Today is the anniversary of the earthshaking election victory of Solidarity in Poland—and the Tiananmen Square massacre.

In his speech in Poland last week, President Obama noted the role of successful transitions to democracy in Eastern Europe as “an inspiration to change around the world,” including, but not limited to, the reforms currently underway in the Middle East.

“Solidarity . . .launched a peaceful revolution that’s had ripple effects and ramifications around the world, not just in Central and Eastern Europe,” the president said. “Your actions charted a course for freedom that inspired many on this continent and beyond.”

When Obama first visited Eastern Europe in 2009, he celebrated the Velvet Revolution that had occurred two decades before in what was then Czechoslovakia. But he noted that had only occurred because of the seeds of liberation planted even earlier, in the 1968 protests.

“We are here today because of the Prague Spring –- because the simple and principled pursuit of liberty and opportunity shamed those who relied on the power of tanks and arms to put down the will of a people,” the president said.

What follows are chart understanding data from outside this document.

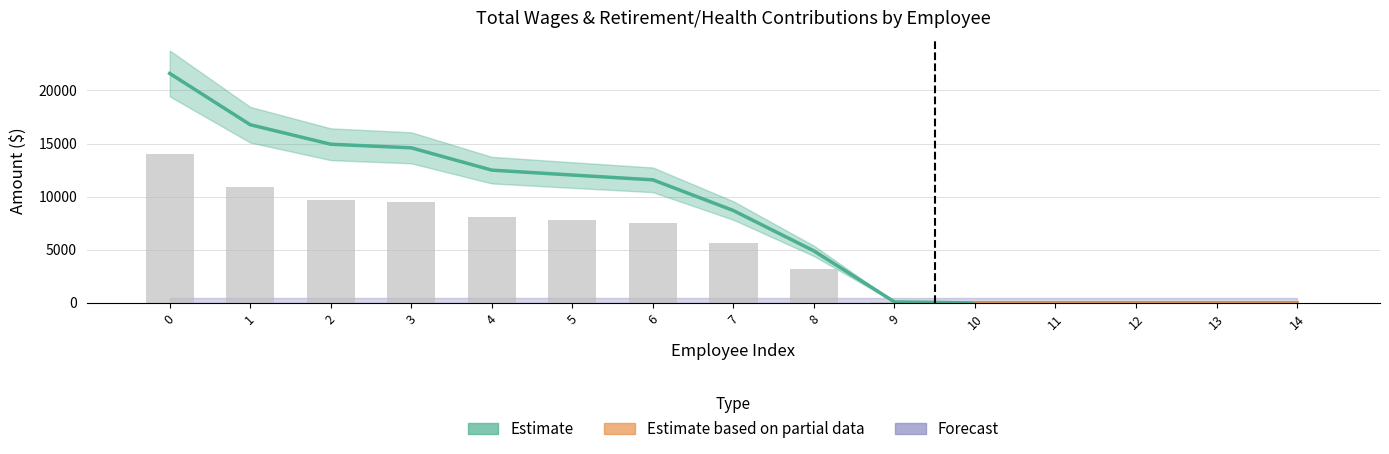

What is the maximum value shown in the chart?

21600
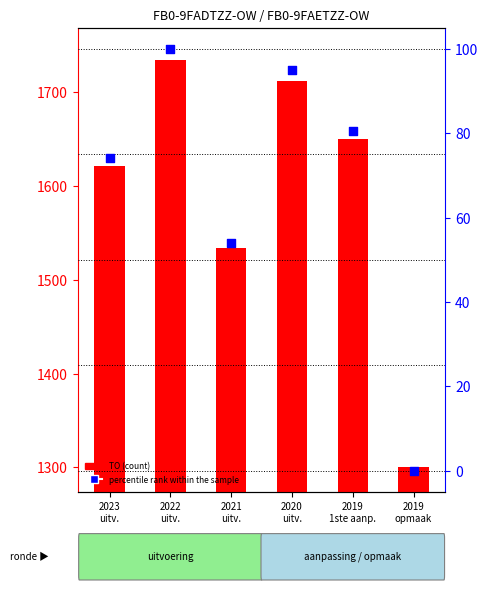

Which series has the largest total across all categories?

TO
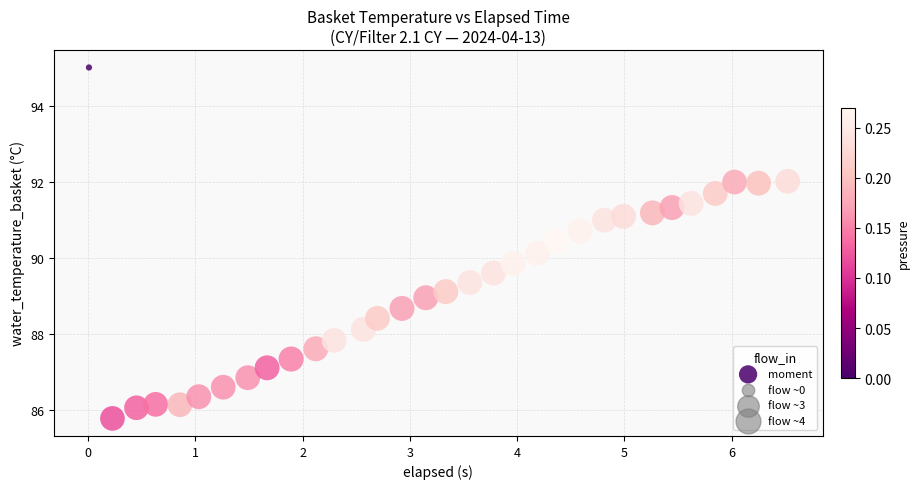

What is the range of Y values (max minus min)?

9.2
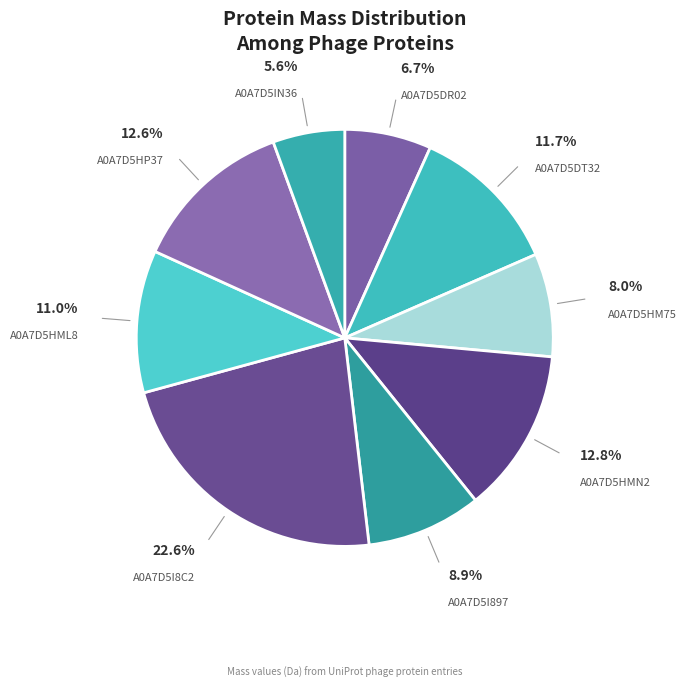

Combined, what portion of the pie is A0A7D5HMN2 and A0A7D5HML8?

23.8%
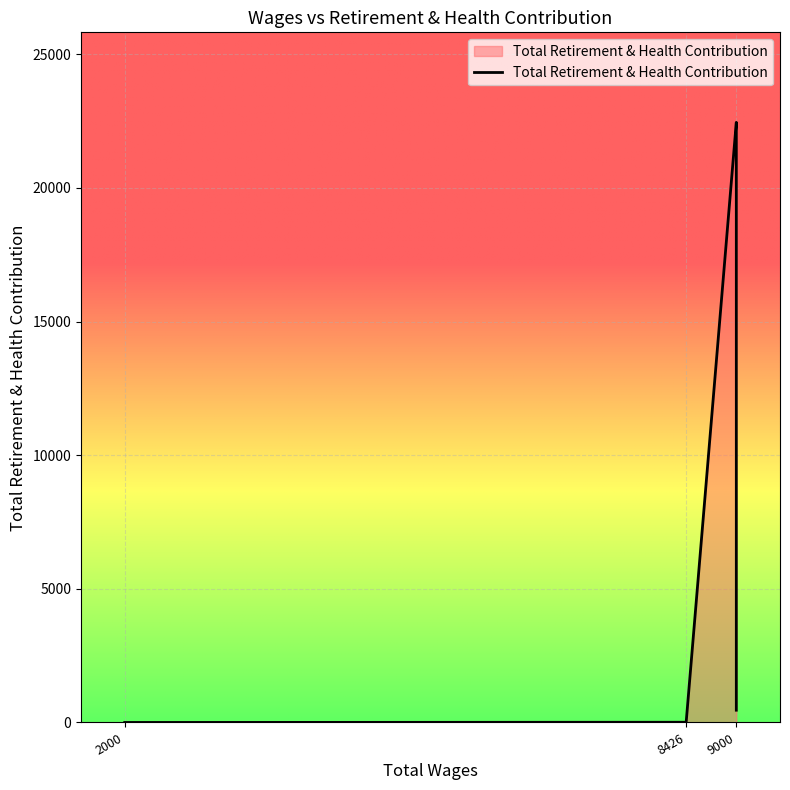

How many lines are shown in the chart?

1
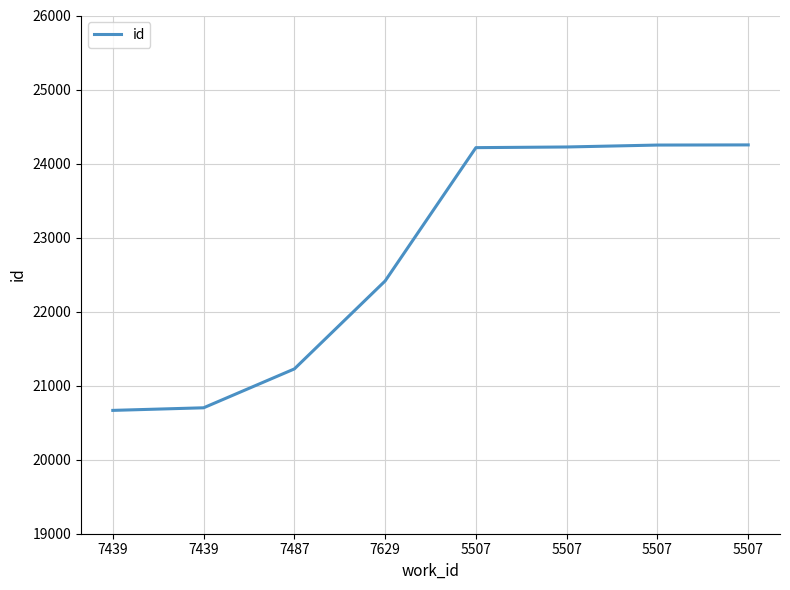

True or false: the data shows 35460 at 5507.

False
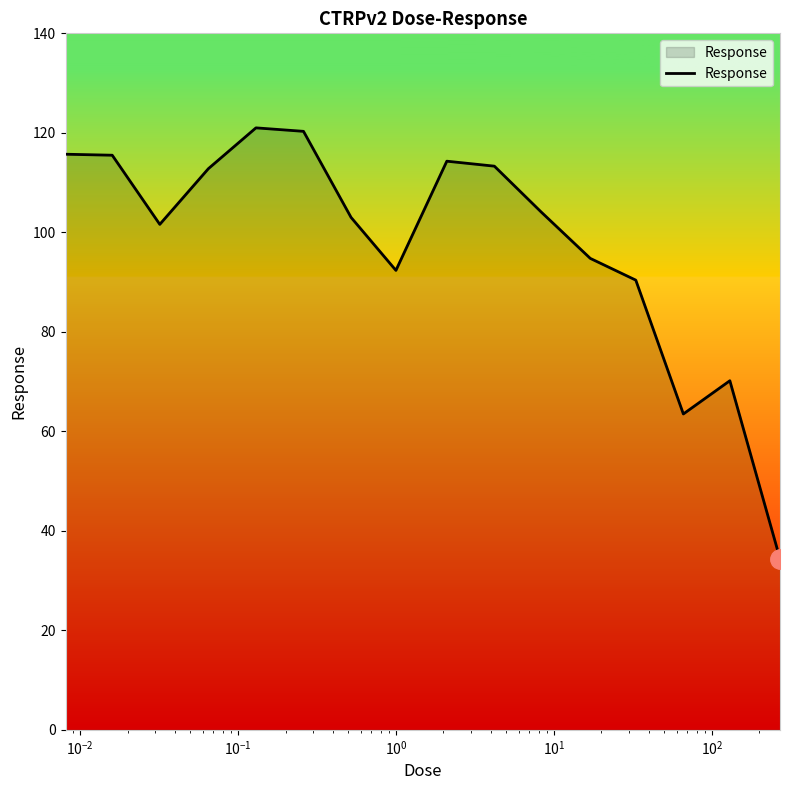

What is the smallest value displayed?

34.4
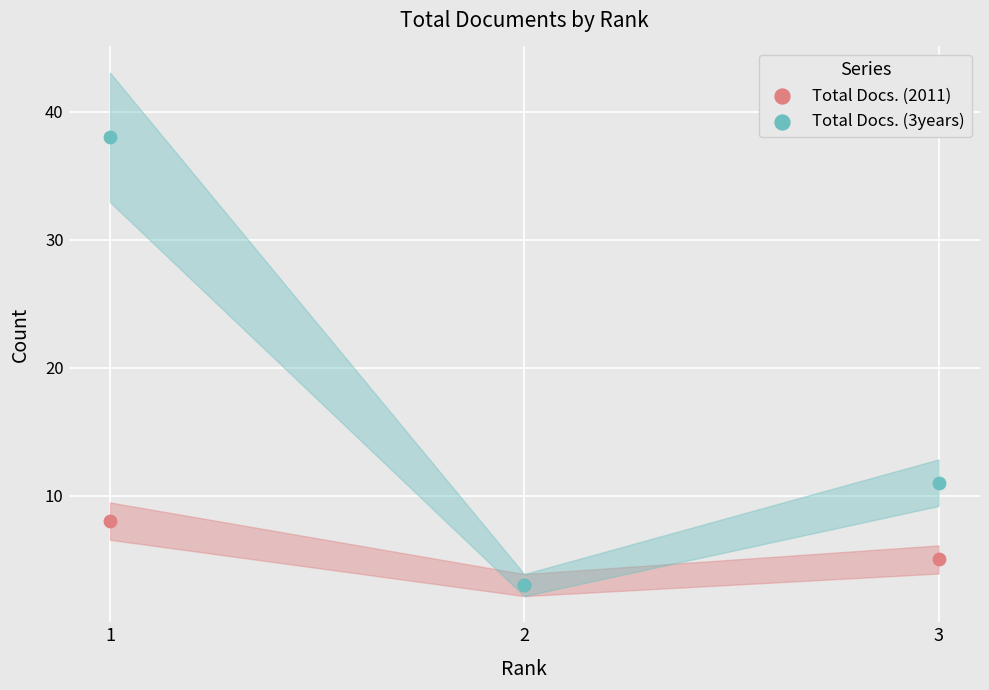

Across all series, what Y value is closest to 20?

11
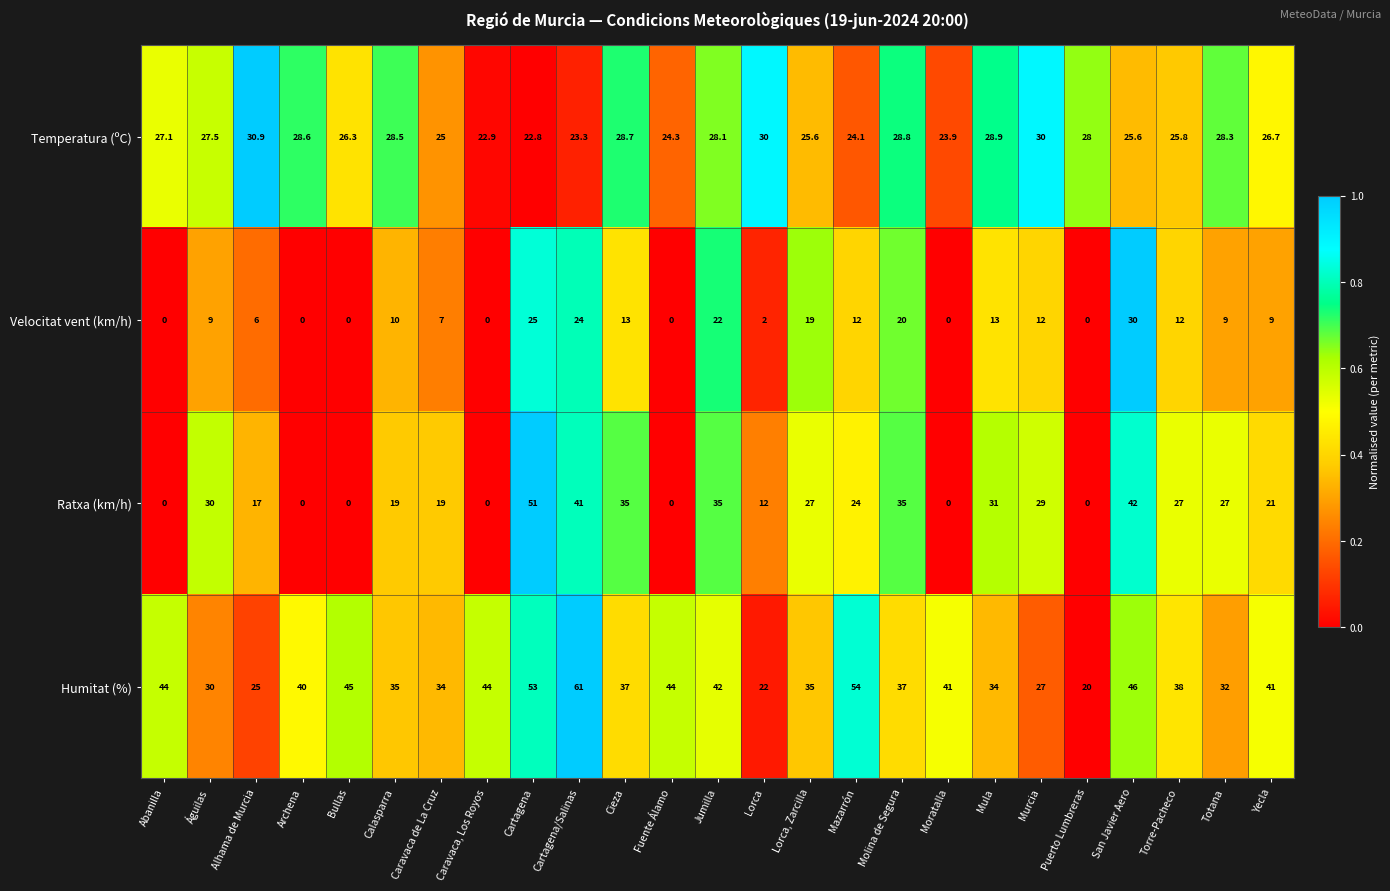

At which category does the chart reach its peak across all series?

Cartagena/Salinas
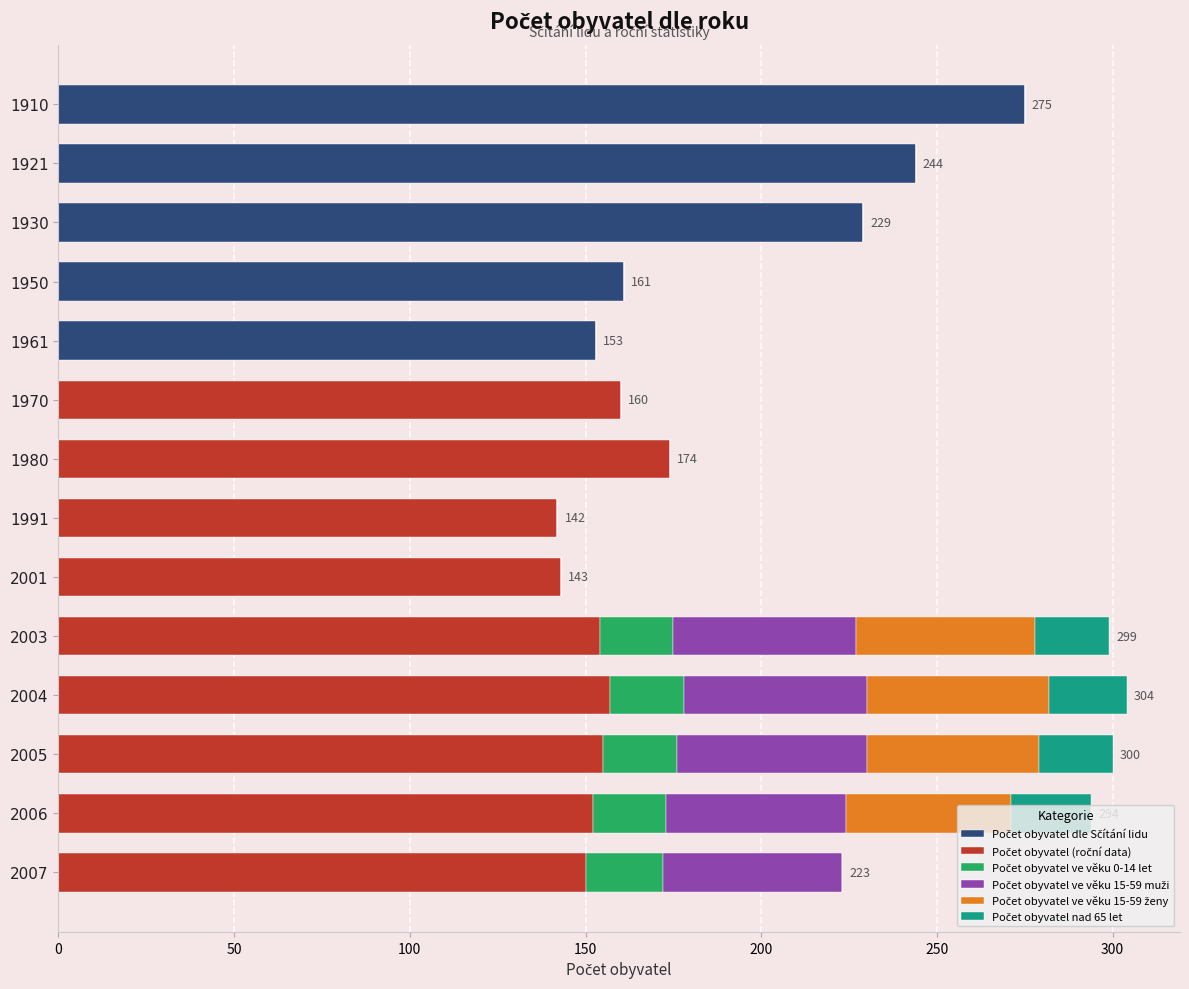

What is the total value across all series at 1980?

174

But on the very day of Solidarity’s earthshaking election victory—June 4, 1989—the tanks rolled into Tiananmen Square because the Chinese regime was not at all ashamed to order the People’s Liberation Army to fire on the Chinese people. So the Beijing Spring ended the way the Prague Spring had—in regime inflicted gunfire, explosions, and carnage.

As much time has now elapsed since Tiananmen as the two decades that passed between the crackdown and the Communists’ eventual demise in Czechoslovakia. But, unlike their East Europe comrades, China’s Communist dictators remain in power.

The president thanked the Polish people for showing the way “as we face similarly transformative moments around the world. Poland has gone through what so many countries want to now go through. Your actions charted a course for freedom that inspired many on this continent and beyond.”

The Chinese people were clearly among those inspired by East Europe’s transformation.

The Polish president thanked him for acknowledging Solidarity’s “anti-communist position” and for “reinforc[ing] the world of Western values.” But Lech Walesa, Solidarity’s leader, was out of the country and missed the historic meeting.

President Obama should invite Walesa to Washington, along with Vaclav Havel of the Czech Republic, and, to demonstrate the universality of the democratic aspiration, Nelson Mandela from South Africa. The Dalai Lama would be a fine representative from Asia.

As it happens, all but one of those legendary figures, like the president himself, are recipients of the Nobel Peace Prize, a shared honor that could help provide context for such a gathering.

The president should also invite the younger set of Nobel laureates from the present generation: Aun San Suu Kyi and Liu Jiaobo. Their attendance would be problematic, of course, since Suu Kyi is under close surveillance in Burma and subject to a return to house arrest at the whim of that regime, while Liu presently resides in a Chinese prison. But their conspicuous absence would shine a spotlight on the human rights situation in their countries.

China won’t like any of this and will accuse President Obama of confrontational “interference” in its domestic affairs. Yet, after a shaky start on human rights and democracy advocacy, the Obama administration has been edging closer to the more forthright moral position of some of his predecessors. It is time for the clean stroke like Kennedy’s in Berlin and Reagan’s in Moscow—and he doesn’t need to leave home to do it. In fact, the entire meeting could be done through a televised conference call.

The president acted bravely in ridding the world of Osama bin Laden, the personification of evil and inhumanity. He needs to show the same boldness in promoting the heroes at the opposite end of the moral spectrum before that generation of giants passes from the scene.

If June 4 is seen as a bit too much in China’s face, he could hold the Freedom Summit on July 4.

Joseph A. Bosco served in the office of the secretary of defense as China country desk officer from 2005 to 2006 and previously taught graduate seminars on China-U.S. relations at Georgetown University’s Edmund A. Walsh School of Foreign Service. He is now a national security consultant.